Starting your own business is a great way to build lasting wealth. That’s not to say it won’t take a tremendous amount of work, dedication and sacrifice, so never fall for hype and get rich quick scams because they never work. What does work is having a solid product or service to market whether it be yours or someone else’s and implementing a solid marketing plan. Running a home-based business with very little overhead is ideal. Do your research and never gamble.

Your goal is to be a wise entrepreneur, and investor. The average small business takes anywhere from 3-10 years to turn a significant profit from which you will be able to live from, so don’t quit your day job! Use your income from your job to acquire assets and grow your business. The great thing about owning your business is that while you are building it (and not yet seeing a profit) you can still take advantage of numerous business-related tax deductions based on things you spend money on anyway such as: mortgage/rent, hydro, heat, home and car insurance, property/school taxes, condo fees, interest on certain loans, phone, internet, gas, car maintenance, restaurant bills, office supplies, furniture, and more…Saving money is just as good as making it!

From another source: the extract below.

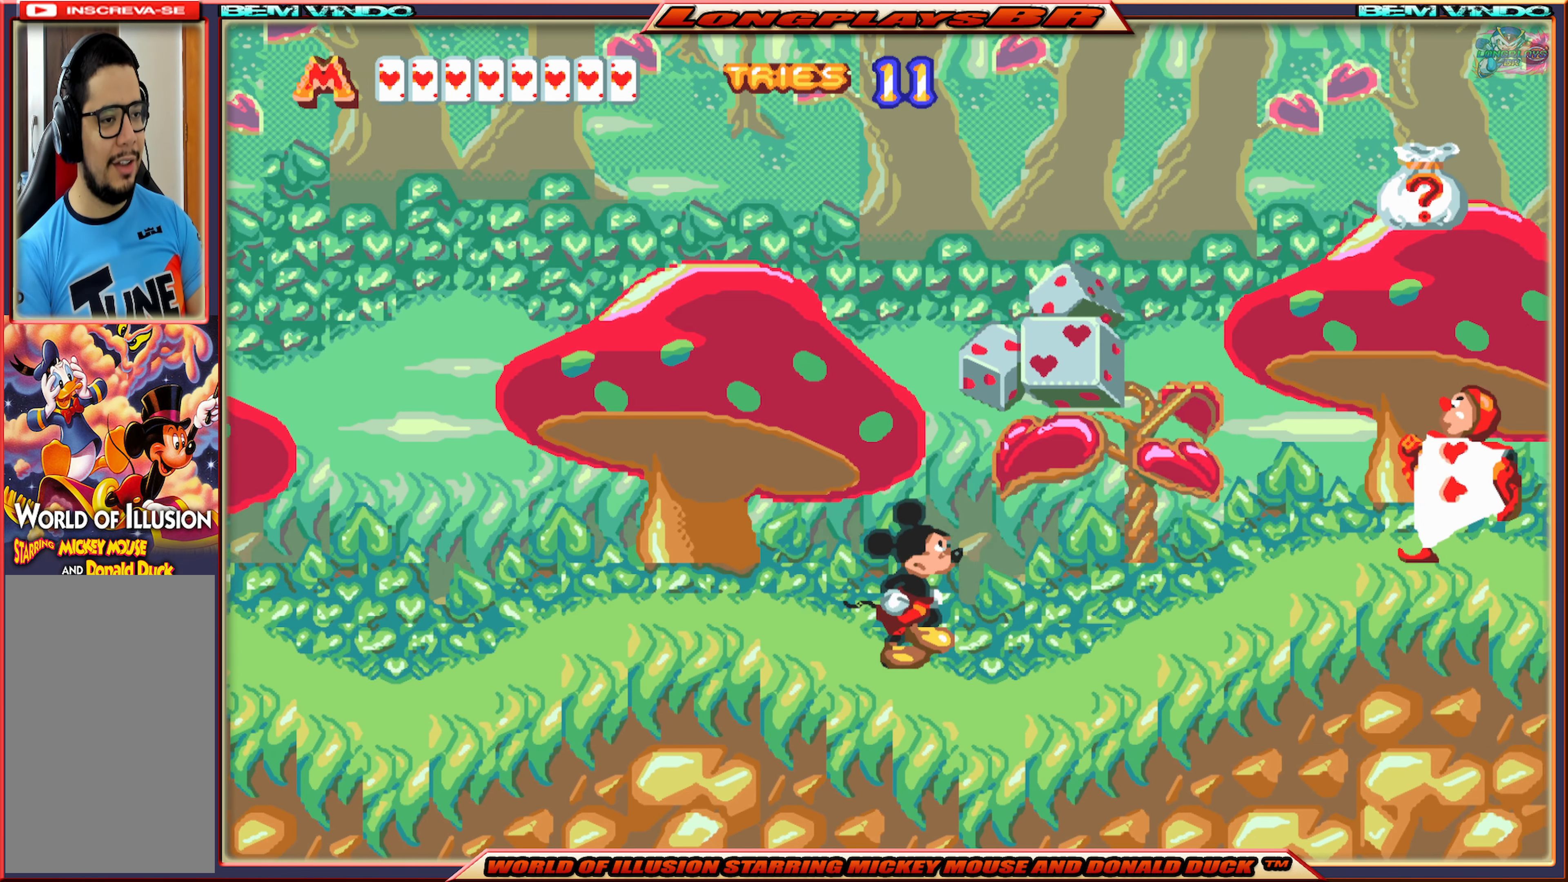
{"buttons": ["DPAD_RIGHT"], "events": []}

The problem with people who struggle to grow their money is that they keep on working for somebody else, and don’t maximize the earning potential of their money by acquiring the proper assets. Many also don’t start their own small/home business on the side, and end up paying a good portion of their yearly salaries away in income tax. Lastly, too many live beyond their means. Exercise restraint and keep things simple and manageable! The majority of hard-working people are toiling away for others, and not for themselves. And after all that, they face the terrible realization that they do not have much, or anything at all in some cases to show for all those years.

The solution is to invest in yourself. It just makes sense. Use the rat race, banking, and taxation systems to your advantage. Build your business, and invest in things that will generate cash flow for years to come while putting the least amount you can out of your own pocket. Leverage other people’s money, and expertise (banks, renters, other investors, financial advisors, etc…) to grow your portfolio and you will be financially free much sooner than you think. Financial freedom will bring something far greater, personal freedom!